Background: Free fatty acid receptor (FFAR)-3 is a Gi/o protein-coupled receptor (GPCR) mediating many cellular effects of short-chain fatty acids like propionate. It inhibits cyclic 3’,5’-adenosine monophosphate (cAMP) synthesis and promotes sympathetic nervous system (SNS) activity and norepinephrine (NE) release. Regulator of G protein Signaling (RGS)-4 deactivates (terminates) Gi/o- and Gq-protein signaling. Cardiac RGS4 protects the heart against arrhythmogenesis via calcium signaling attenuation and against pressure overload-induced hypertrophy. Study objective: We examined whether RGS4 regulates FFAR3 signaling and function in cardiac myocytes and sympathetic neurons in vitro, as well as in mice post-pressure overload in vivo. Methods & Results: siRNA-mediated RGS4 depletion in H9c2 cardiomyocytes enhances propionate-induced cAMP lowering, Giα protein subunit activation, and upregulation of pro-inflammatory mediators [p38 MAPK, interleukin (IL)-6 & IL-1β, transforming growth factor (TGF)-β]. On the other hand, RGS4 overexpression in sympathetic neuron-like Neuro-2A cells significantly reduces propionate/FFAR3-mediated NE release. In vivo, in C57/B6 mice undergoing transverse aortic constriction (TAC) to induce pressure overload (increased afterload), cardiac RGS4 was found upregulated, at both the mRNA and protein levels, in post-TAC mice compared to sham-operated controls.

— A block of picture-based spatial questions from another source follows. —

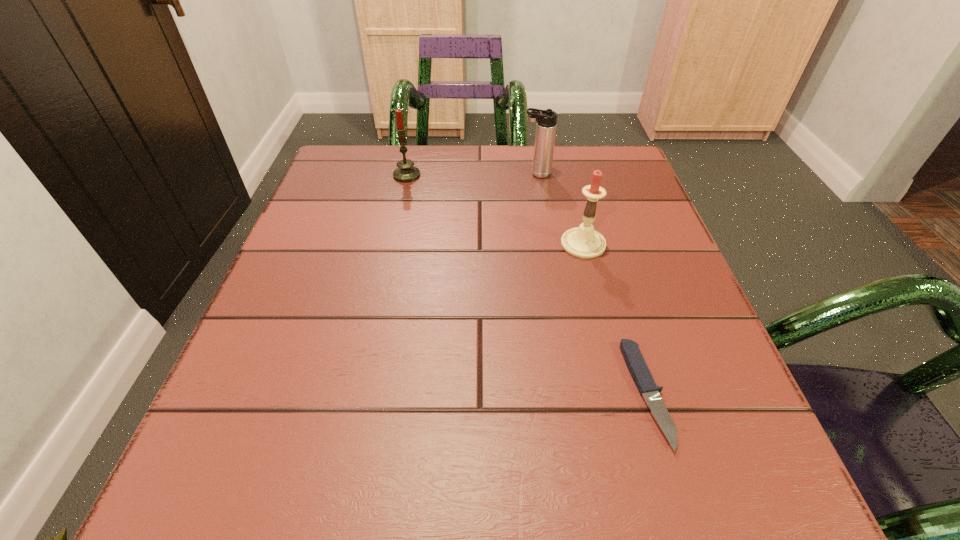
This screenshot has height=540, width=960. I want to click on free spot between the leftmost object and the thermos bottle, so click(x=471, y=174).

At what (x,y) coordinates should I click in order to perform the action: click on vacant area that lies between the second nearest object and the thermos bottle. Please return your answer as a coordinate pair (x, y). This screenshot has width=960, height=540. Looking at the image, I should click on (560, 209).

Find the location of a particular element. The width and height of the screenshot is (960, 540). unoccupied area between the shortest object and the nearer candle is located at coordinates (615, 319).

Locate an element on the screen. The width and height of the screenshot is (960, 540). empty space that is in between the steak knife and the farther candle is located at coordinates (527, 285).

What are the coordinates of `free area in between the thermos bottle and the leftmost object` in the screenshot? It's located at (471, 174).

You are a GUI agent. You are given a task and a screenshot of the screen. Output one action in this format:
    pyautogui.click(x=<x>, y=<y>)
    Task: Click on the unoccupied position between the nearest object and the thermos bottle
    The height and width of the screenshot is (540, 960).
    Given the screenshot: What is the action you would take?
    pyautogui.click(x=591, y=284)

Locate an element on the screen. The image size is (960, 540). object that is the third nearest to the nearer candle is located at coordinates (406, 172).

Select which object is the third closest to the nearest object. Please provide its 2D coordinates. Your answer should be formatted as a tuple, i.e. [(x, y)], where the tuple contains the x and y coordinates of a point satisfying the conditions above.

[(406, 172)]

Find the location of a particular element. free space that satisfies the following two spatial constraints: 1. on the back side of the nearest object; 2. on the handle side of the thermos bottle is located at coordinates (581, 174).

Find the location of a particular element. The image size is (960, 540). vacant space that satisfies the following two spatial constraints: 1. on the handle side of the thermos bottle; 2. on the back side of the third farthest object is located at coordinates (548, 244).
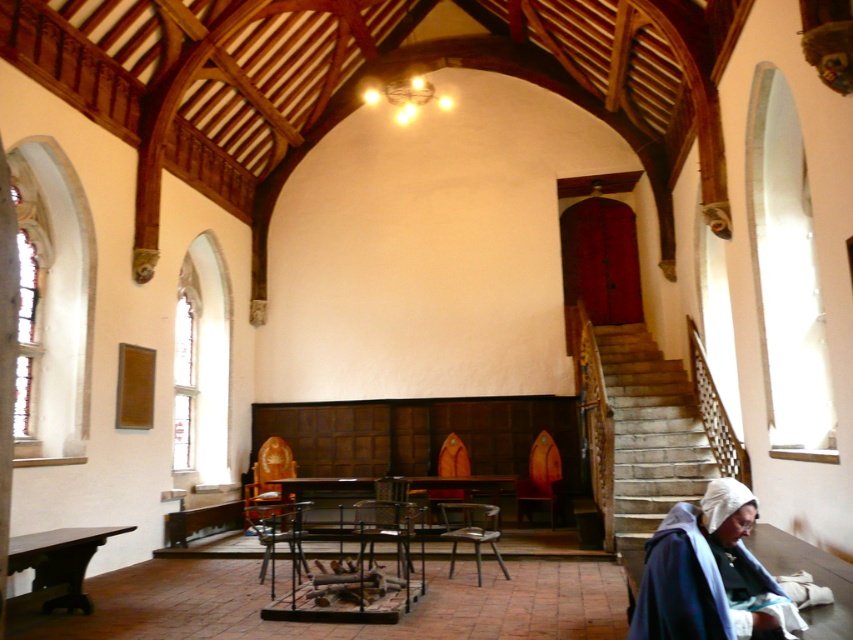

This was accompanied by markedly reduced propionic acid-dependent FFAR3 signaling in isolated membranes from the post-TAC hearts. Finally, although initially (24 hours post-TAC) elevated, compared to sham (6.6 + 0.4 nmol/g of tissue vs. 4.1 + 0.7 nmol/g of tissue, respectively; n=5), cardiac NE levels were markedly suppressed at 7 days post-TAC (5.4 + 0.3 nmol/g of heart tissue, n=5). Conclusions: RGS4 inhibits cardiac propionic acid/FFAR3 pro-inflammatory, and neuronal propionic acid/FFAR3 NE release-stimulating signaling. Pressure overload upregulates cardiac RGS4 in vivo to protect the heart against FFAR3-mediated inflammation and elevated SNS activity/NE release. Thus, cardiac RGS4 upregulation might represent a cardioprotective mechanism against the chronically increased afterload imposed by systemic hypertension.